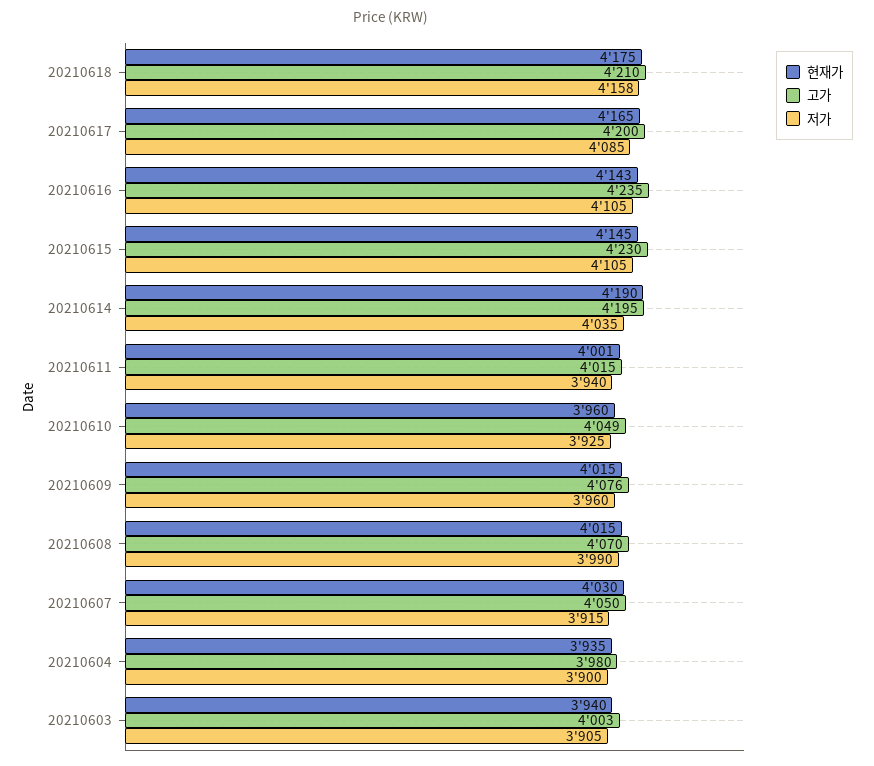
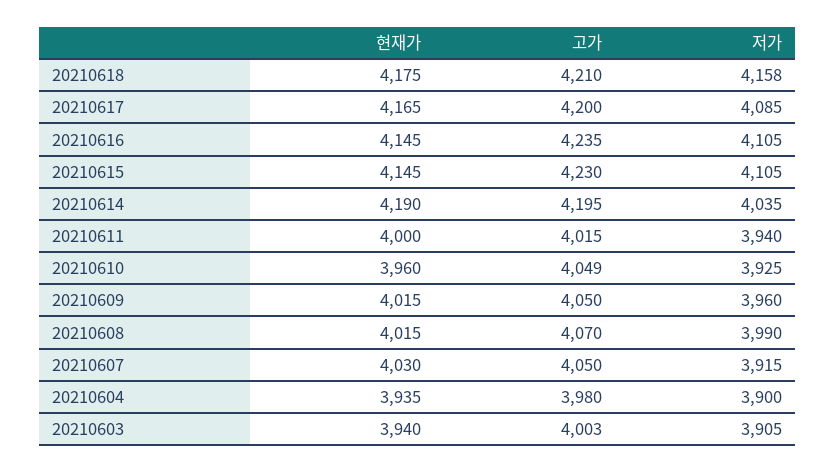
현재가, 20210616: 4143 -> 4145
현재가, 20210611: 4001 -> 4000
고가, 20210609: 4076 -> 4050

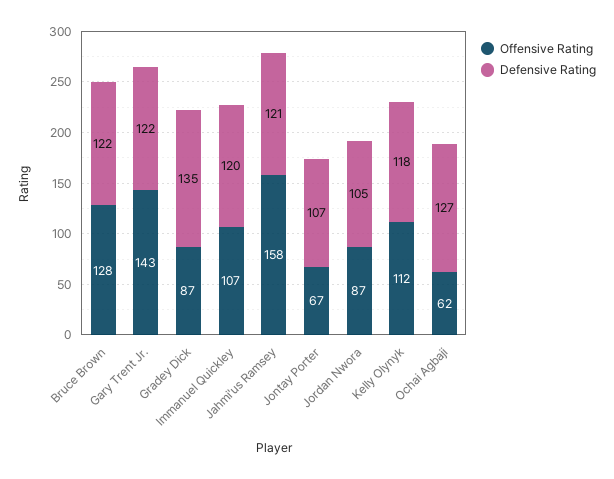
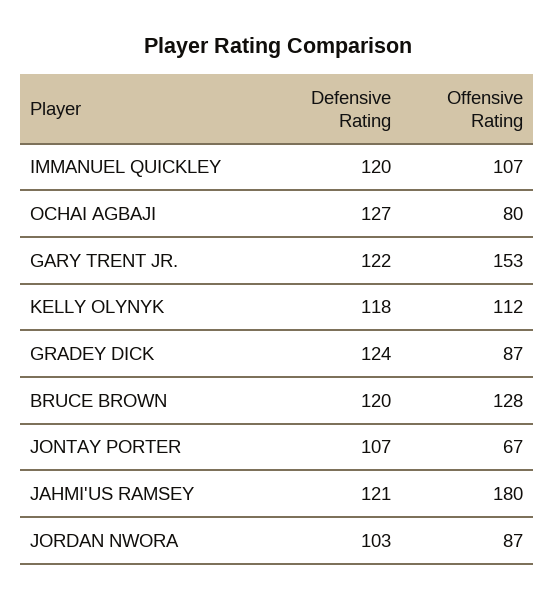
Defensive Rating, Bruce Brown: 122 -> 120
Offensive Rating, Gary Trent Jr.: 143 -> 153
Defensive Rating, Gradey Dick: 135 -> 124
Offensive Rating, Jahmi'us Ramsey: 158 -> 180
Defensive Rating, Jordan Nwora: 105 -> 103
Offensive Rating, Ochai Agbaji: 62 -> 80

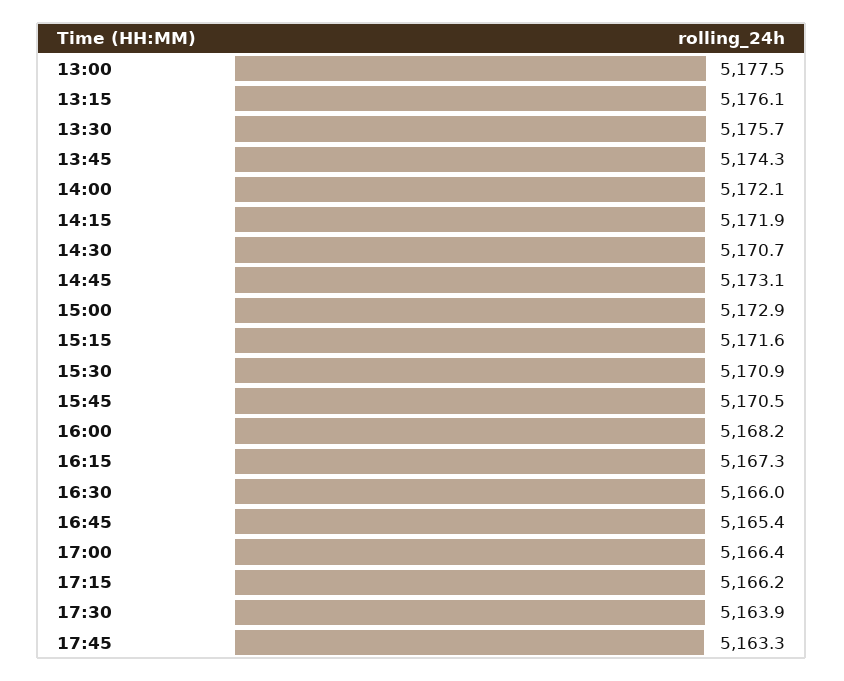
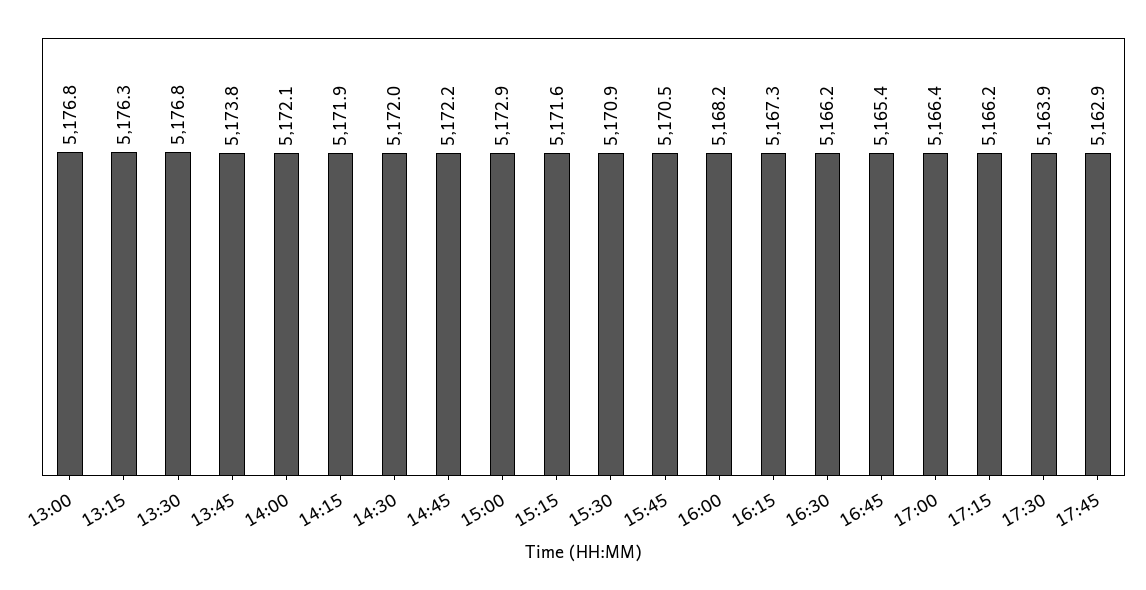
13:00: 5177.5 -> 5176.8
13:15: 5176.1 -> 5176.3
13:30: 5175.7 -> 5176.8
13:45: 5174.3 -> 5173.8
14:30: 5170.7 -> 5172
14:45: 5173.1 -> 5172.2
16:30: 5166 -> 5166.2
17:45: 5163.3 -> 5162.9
-------------------------
→ **What is expected**: What lines of the material above hold the string "Rating"? Please copy them.

→ **Response to this exercise**:
Defensive Rating, Bruce Brown: 122 -> 120
Offensive Rating, Gary Trent Jr.: 143 -> 153
Defensive Rating, Gradey Dick: 135 -> 124
Offensive Rating, Jahmi'us Ramsey: 158 -> 180
Defensive Rating, Jordan Nwora: 105 -> 103
Offensive Rating, Ochai Agbaji: 62 -> 80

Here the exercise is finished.